This post is completely egotistical – but sod it, I can blow my own trumpet sometimes…
I think I’ve just saved someone's life, but only because I’m honest.
It’s 6:20 am, and I had ten minutes to go until the end of the shift. I’d just finished a maternataxi at the other end of my patch, so I considered sitting there for the ten minutes of my shift before ‘greening up’. That way I wouldn’t get another job, I could get back to station near enough in time, and by extension be safe and warm in bed before 7am.
“Sod it”, I thought, “what are the chances of me getting a job in these ten minutes”. So I ‘greened up’, and started heading back to station.
6:28am. My computer display starts buzzing, “58 year old Male, swollen tongue”.
It’s at the other end of my area, on go the lights, on goes the siren, and I key the mike to ask Control if there is anyone nearer, or anyone who finishes at 7am who could take the job. There isn’t.
The problem with getting a job at 6:30 is that pretty much every other ambulance and RRU in the area finishes their shift at 7am. So if they have all been on jobs, they’ll sit out the last 20 minutes of the shift at hospital. Or they could all be genuinely busy.
If Control are holding a job, then they’ll broadcast it over the radio, and hope that someone will take it, which to be honest, someone normally does.
So I race around there, getting there is Nine Minutes. Damn, the job is a failure…I need to get to every job in under 8 minutes.
The patient has a swollen tongue alright, so much so it’s nearly falling out of his head. Apparently it started swelling up from last night, and has just been getting worse.
It looks to me that he is suffering an allergic reaction, quite a serious one as well, although he has no idea what he might be allergic to
Ok, I think, if it’s taken that long, he has plenty of breathing time, we can wait for the ambulance, and the hospital can treat him with the nice drugs. The only drug I have in this situation is adrenaline, which can have some fairly nasty side effects (nothing serious, just it’s not a pleasant drug to have injected into you).
So we wait, have a bit of a chat, and I manage to calm him down.
“It’s still getting bigger”, he says. So I have a look, and it is indeed getting to a dangerously large size. If it swells much more his airway will obstruct, and he won’t be able to breathe.
“Alright then”, I say, “Time for that injection I told you about”.

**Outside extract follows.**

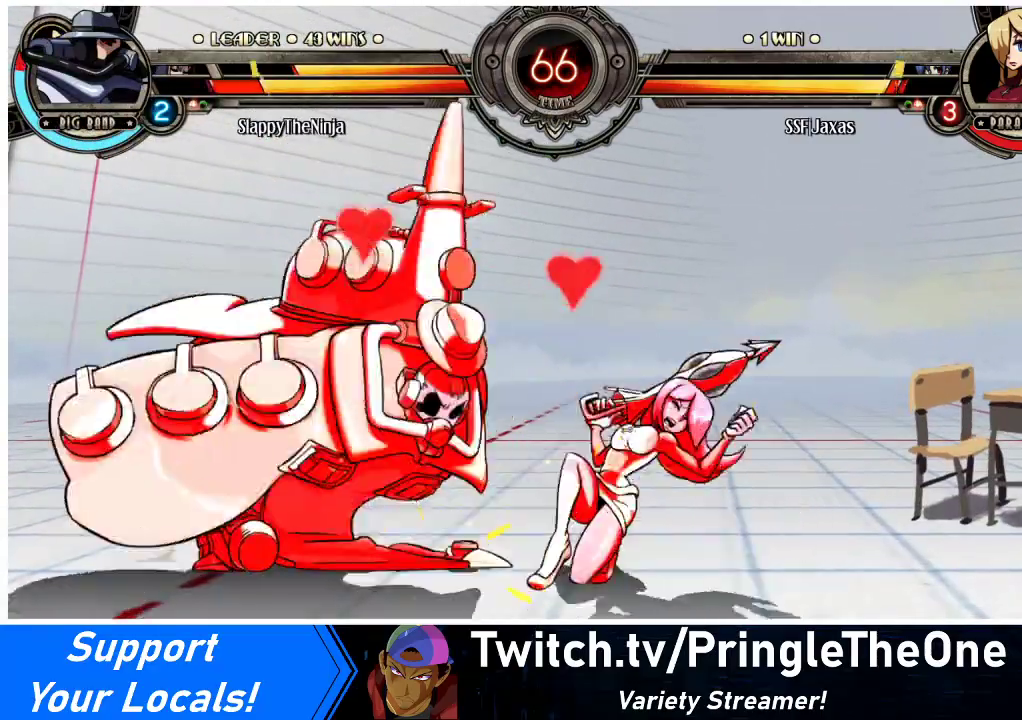
{"buttons": ["DPAD_DOWN"], "events": [[233, "CIRCLE", "down"], [333, "CIRCLE", "up"], [433, "DPAD_RIGHT", "up"]]}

500mcg of Adrenaline, straight in the muscle.
4 minutes later, and he tells me that “It’s getting smaller”.
10 minutes later and it is noticeably smaller, and he is able to talk in a much more normal voice.

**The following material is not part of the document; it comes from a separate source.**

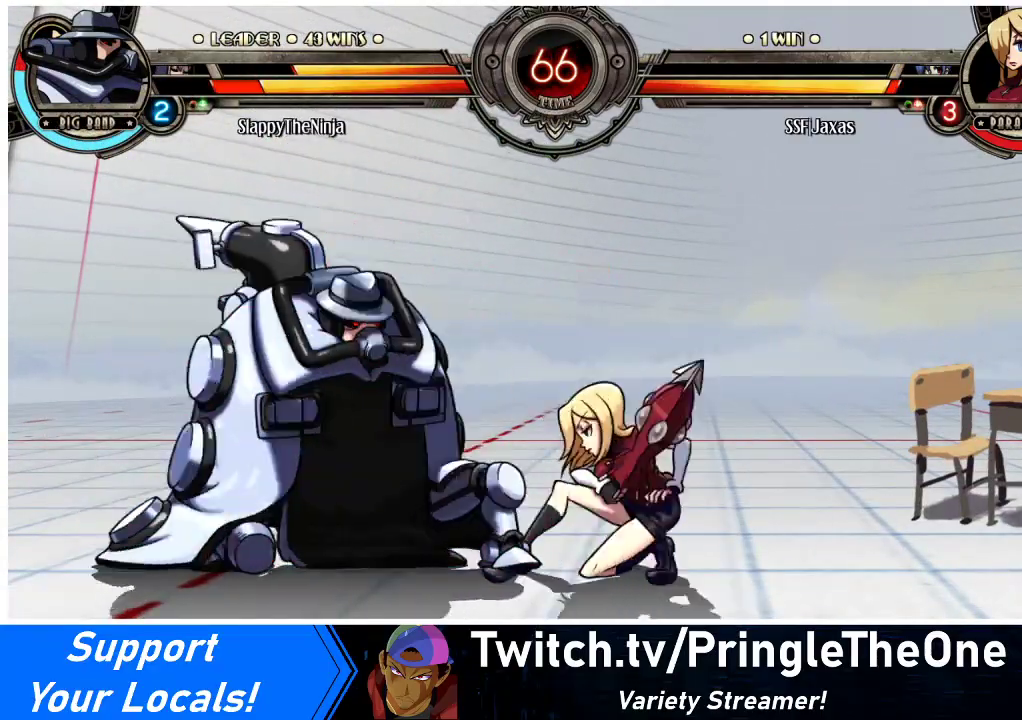
{"buttons": ["DPAD_DOWN", "DPAD_RIGHT"], "events": [[33, "R1", "down"], [200, "R1", "up"], [400, "DPAD_RIGHT", "down"]]}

His mum, 86 years old, and dressed in a little checked work pinny comes down and offers a cup of tea.
50 minutes after arriving on scene and after having a good chat about the state of English rugby, the weather and the good the NHS does, an ambulance rolls up outside.
The ambulance has also ‘greened up’ with 10 minutes to go on the end of their shift. Bless them.
I get back to station and finish my paperwork – it’s now 8am, one and a half hours overtime then. Back in 10 hours to do the same again.
Then I start thinking… If I hadn’t been honest (read: scared about getting caught and getting the sack), then I wouldn’t have gotten the job, the patient’s tongue would have swollen, and he could have choked to death.
All those little random decisions came together to help this patient.
And I managed to go home with a warm glow inside, rather than the sickness of fatigue, and the dejection of yet another drunk/assault/drunken assault.